¿Fue eso lo que lo desengañó de la revolución, lo que hizo de él este simulacro de sí mismo?
—Durante un tiempo, pensé buscarlos, uno por uno, y tomarles cuentas —dice.
—Como en El conde de Montecristo —lo interrumpo—. ¿Leyó alguna vez esa novela?
Pero Mayta no me escucha.
—Después, la rabia y el odio también se me fueron —prosigue—. Si quiere, digamos que los perdoné. Porque, hasta donde supe, a todos les fue tan mal o peor que a mí. Menos a uno, que llegó a diputado.
Se ríe, con una risita ácida, antes de enmudecer.
No es cierto que los hayas perdonado, pienso. Tampoco te has perdonado a ti mismo por lo que ocurrió. ¿Debo pedirle nombres, precisiones, tratar de sonsacarle algo más? Pero la confesión que me ha hecho es excepcional, una debilidad de la que tal vez se arrepienta. Pienso en lo que debió ser rumiar, entre las alambradas y el cemento de Lurigancho, la burla de que fue objeto. Pero ¿y si esto que me ha contado es exageración, pura mentira? ¿No será todo una farsa premeditada para exculparse de un prontuario que lo avergüenza? Lo miro de soslayo. Está bostezando y desperezándose, como con frío. A la altura de la bifurcación a Lurigancho, me indica que siga derecho. Termina el asfalto de la avenida; ésta se prolonga en una huella de tierra que se pierde en el descampado.
—Un poco más allá está el pueblo joven donde vivo —dice—. Camino hasta aquí a tomar el ómnibus. ¿Se acordará y podrá regresar, ahora que me deje?
Le aseguro que sí. Quisiera preguntarle cuánto gana en la heladería, qué parte de su sueldo se le va en ómnibus y cómo distribuye lo que le queda. También, si ha intentado conseguir algún otro trabajo y si quisiera que le eche una mano, haciendo alguna gestión. Pero todas las preguntas se me mueren en la garganta.
—En una época se decía que en la selva había perspectivas —le oigo decir—. Estuve dándole vueltas a eso, también. Ya que lo del extranjero era difícil, tal vez irme a Pucallpa, a Iquitos. Decían que había madereras, petróleo, posibilidades de trabajo. Pero era cuento.

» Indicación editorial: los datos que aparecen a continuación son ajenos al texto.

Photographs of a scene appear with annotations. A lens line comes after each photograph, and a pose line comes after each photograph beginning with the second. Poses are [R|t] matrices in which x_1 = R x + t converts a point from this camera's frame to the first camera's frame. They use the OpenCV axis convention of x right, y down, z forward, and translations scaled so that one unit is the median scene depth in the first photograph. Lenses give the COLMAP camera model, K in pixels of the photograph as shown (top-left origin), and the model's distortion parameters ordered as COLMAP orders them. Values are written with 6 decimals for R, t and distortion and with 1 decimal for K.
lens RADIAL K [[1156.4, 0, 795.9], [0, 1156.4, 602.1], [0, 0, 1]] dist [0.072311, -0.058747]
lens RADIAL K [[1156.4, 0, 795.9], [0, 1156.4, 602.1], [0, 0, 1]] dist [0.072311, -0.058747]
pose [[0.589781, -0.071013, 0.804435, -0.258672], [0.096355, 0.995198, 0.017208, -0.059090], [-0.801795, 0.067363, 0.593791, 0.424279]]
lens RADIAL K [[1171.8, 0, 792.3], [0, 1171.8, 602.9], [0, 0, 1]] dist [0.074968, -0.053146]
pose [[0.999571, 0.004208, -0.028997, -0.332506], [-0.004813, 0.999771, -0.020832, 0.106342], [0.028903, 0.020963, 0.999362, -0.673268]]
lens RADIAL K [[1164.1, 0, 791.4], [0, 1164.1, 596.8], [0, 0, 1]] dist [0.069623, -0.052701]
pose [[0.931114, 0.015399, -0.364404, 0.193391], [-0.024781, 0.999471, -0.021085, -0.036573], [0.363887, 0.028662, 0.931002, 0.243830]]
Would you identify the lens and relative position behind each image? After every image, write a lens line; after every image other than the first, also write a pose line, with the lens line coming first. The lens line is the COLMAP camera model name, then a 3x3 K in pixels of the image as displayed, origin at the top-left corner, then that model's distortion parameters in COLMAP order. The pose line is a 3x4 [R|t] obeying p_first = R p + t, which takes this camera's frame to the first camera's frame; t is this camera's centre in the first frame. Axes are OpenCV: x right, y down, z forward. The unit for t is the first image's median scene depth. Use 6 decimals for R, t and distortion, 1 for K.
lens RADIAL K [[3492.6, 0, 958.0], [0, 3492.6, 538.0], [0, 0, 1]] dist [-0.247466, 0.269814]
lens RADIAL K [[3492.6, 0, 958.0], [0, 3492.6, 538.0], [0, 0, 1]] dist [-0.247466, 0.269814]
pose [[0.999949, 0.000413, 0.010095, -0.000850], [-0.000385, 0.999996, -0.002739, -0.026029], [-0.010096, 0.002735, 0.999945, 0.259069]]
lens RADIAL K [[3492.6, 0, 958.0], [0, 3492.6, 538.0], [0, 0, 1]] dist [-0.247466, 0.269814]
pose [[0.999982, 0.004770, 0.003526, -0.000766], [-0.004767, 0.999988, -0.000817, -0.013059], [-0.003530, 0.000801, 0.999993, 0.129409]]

Las cosas en la selva andan igual que aquí. En este pueblo joven hay gente que ha regresado de Pucallpa. Es lo mismo. Sólo los traficantes de coca tienen trabajo.
Ahora sí, estamos terminando el descampado y, en la oscuridad, se vislumbra una aglomeración de sombras chatas y entrecortadas: las casitas. De adobes, calaminas, palos y esteras, dan, todas, la impresión de haberse quedado a medio hacer, interrumpidas cuando empezaban a tomar forma. No hay asfalto ni veredas, no hay luz eléctrica y no debe haber tampoco agua ni desagüe.
—Nunca había llegado hasta aquí —le digo—. Qué grande es esto.
—Allá, a la izquierda, se ven las luces de Lurigancho —dice Mayta, mientras me guía por los vericuetos de la barriada—. Mi mujer fue una de las fundadoras de este pueblo joven. Hace ocho años. Unas doscientas familias lo crearon. Se vinieron de noche, por grupos, sin ser vistas. Trabajaron hasta el amanecer, clavando palos, tirando cordeles, y, a la mañana siguiente, cuando llegaron los guardias, ya el barrio existía. No hubo manera de sacarlas.
—O sea que, al salir de Lurigancho, usted no conocía su casa —le pregunto.
Me dice que no con la cabeza. Y me cuenta que, el día que salió, después de casi once años, se vino sólito, caminando a través del descampado que acabamos de cruzar, apartando a pedradas a los perros que querían morderlo. Al llegar a las primeras casitas empezó a preguntar: «¿Dónde vive la señora Mayta?». Y así fue que se presentó a su hogar y le dio la sorpresa a su familia.
Estamos frente a su casa, la tengo presa en el cono de luz de los faros del auto. La fachada es de ladrillo y la pared lateral también, pero el techo no ha sido vaciado aún, es una calamina sin asegurar, a la que impiden moverse unos montoncitos de piedra, enfilados cada cierto trecho. La puerta, un tablón, está sujeta a la pared con clavos y pitas.
—Estamos luchando por el agua —dice Mayta—. Es el gran problema aquí. Y, por supuesto, la basura. ¿Seguro que podrá usted llegar hasta la avenida?
Le aseguro que sí y le digo que, si no le importa, luego de algún tiempo, lo buscaré para que conversemos y me cuente algo más sobre la historia de Jauja. Acaso le vuelvan a la memoria otros detalles. Él asiente y nos despedimos con un apretón de manos.